> Problem requirements
Since pictures are not wanted in the copy, output only the rest of each record exactly.

Saved entries
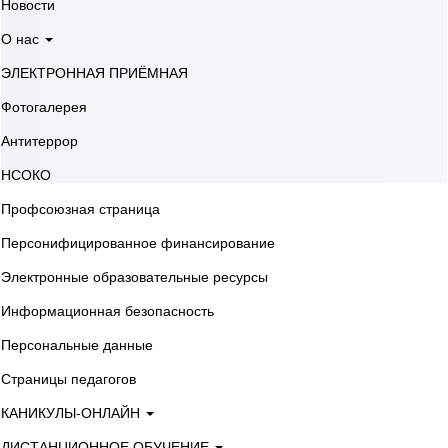
Новости
О нас
ЭЛЕКТРОННАЯ ПРИЁМНАЯ
Фотогалерея
Антитеррор
НСОКО
Профсоюзная страница
Персонифицированное финансирование
Электронные образовательные ресурсы
Информационная безопасность
Персональные данные
Страницы педагогов
КАНИКУЛЫ-ОНЛАЙН
ДИСТАНЦИОННОЕ ОБУЧЕНИЕ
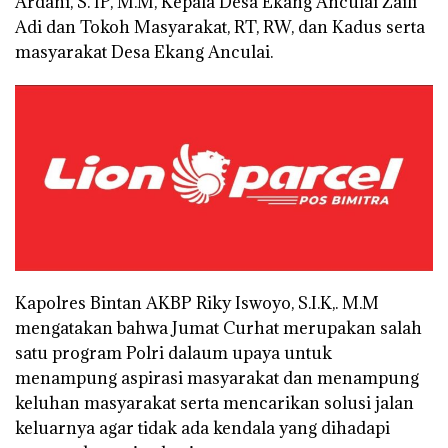
Ardani, S. IP, M.M, Kepala Desa Ekang Anculai Zaili
Adi dan Tokoh Masyarakat, RT, RW, dan Kadus serta
masyarakat Desa Ekang Anculai.
Kapolres Bintan AKBP Riky Iswoyo, S.I.K,. M.M
mengatakan bahwa Jumat Curhat merupakan salah
satu program Polri dalaum upaya untuk
menampung aspirasi masyarakat dan menampung
keluhan masyarakat serta mencarikan solusi jalan
keluarnya agar tidak ada kendala yang dihadapi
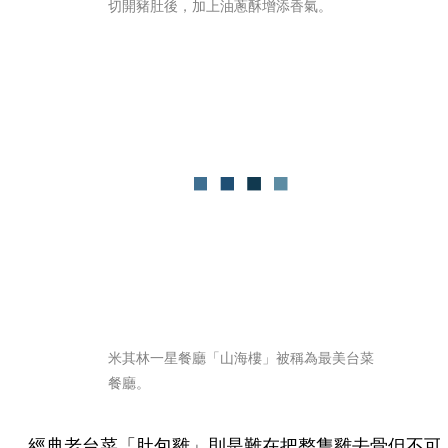
切開豬肚後，加上油蔥酥增添香氣。
米其林一星餐廳「山海樓」被稱為最美台菜
餐廳。
經典老台菜「肚包雞」則是難在把整隻雞去骨但不可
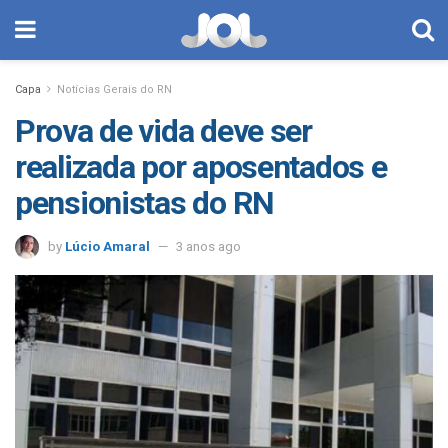
Capa
Notícias Gerais do RN
Prova de vida deve ser
realizada por aposentados e
pensionistas do RN
by
Lúcio Amaral
3 anos ago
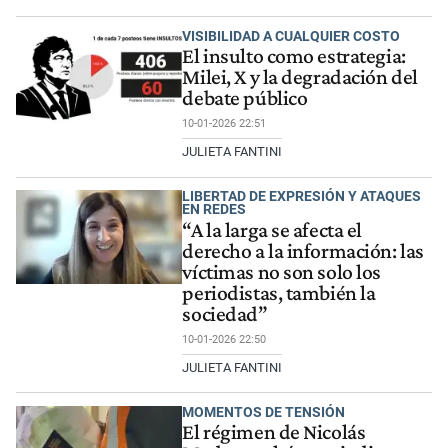
VISIBILIDAD A CUALQUIER COSTO
El insulto como estrategia:
Milei, X y la degradación del
debate público
10-01-2026 22:51
JULIETA FANTINI
LIBERTAD DE EXPRESIÓN Y ATAQUES
EN REDES
“A la larga se afecta el
derecho a la información: las
víctimas no son solo los
periodistas, también la
sociedad”
10-01-2026 22:50
JULIETA FANTINI
MOMENTOS DE TENSIÓN
El régimen de Nicolás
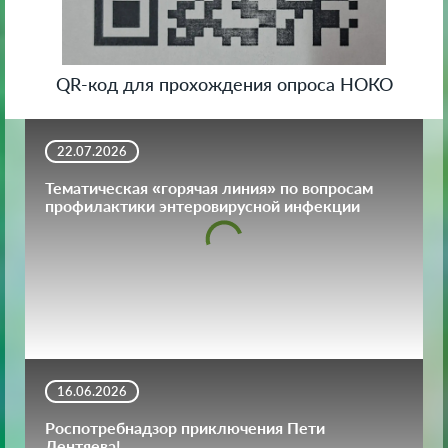
QR-код для прохождения опроса НОКО
22.07.2026
Тематическая «горячая линия» по вопросам
профилактики энтеровирусной инфекции
16.06.2026
Роспотребнадзор приключения Пети
Лентяева!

> Task response
Новости
О нас
ЭЛЕКТРОННАЯ ПРИЁМНАЯ
Фотогалерея
Антитеррор
НСОКО
Профсоюзная страница
Персонифицированное финансирование
Электронные образовательные ресурсы
Информационная безопасность
Персональные данные
Страницы педагогов
КАНИКУЛЫ-ОНЛАЙН
ДИСТАНЦИОННОЕ ОБУЧЕНИЕ
Ardani, S. IP, M.M, Kepala Desa Ekang Anculai Zaili
Adi dan Tokoh Masyarakat, RT, RW, dan Kadus serta
masyarakat Desa Ekang Anculai.
Kapolres Bintan AKBP Riky Iswoyo, S.I.K,. M.M
mengatakan bahwa Jumat Curhat merupakan salah
satu program Polri dalaum upaya untuk
menampung aspirasi masyarakat dan menampung
keluhan masyarakat serta mencarikan solusi jalan
keluarnya agar tidak ada kendala yang dihadapi
切開豬肚後，加上油蔥酥增添香氣。
米其林一星餐廳「山海樓」被稱為最美台菜
餐廳。
經典老台菜「肚包雞」則是難在把整隻雞去骨但不可
Capa
Notícias Gerais do RN
Prova de vida deve ser
realizada por aposentados e
pensionistas do RN
by
Lúcio Amaral
3 anos ago
VISIBILIDAD A CUALQUIER COSTO
El insulto como estrategia:
Milei, X y la degradación del
debate público
10-01-2026 22:51
JULIETA FANTINI
LIBERTAD DE EXPRESIÓN Y ATAQUES
EN REDES
“A la larga se afecta el
derecho a la información: las
víctimas no son solo los
periodistas, también la
sociedad”
10-01-2026 22:50
JULIETA FANTINI
MOMENTOS DE TENSIÓN
El régimen de Nicolás
QR-код для прохождения опроса НОКО
22.07.2026
Тематическая «горячая линия» по вопросам
профилактики энтеровирусной инфекции
16.06.2026
Роспотребнадзор приключения Пети
Лентяева!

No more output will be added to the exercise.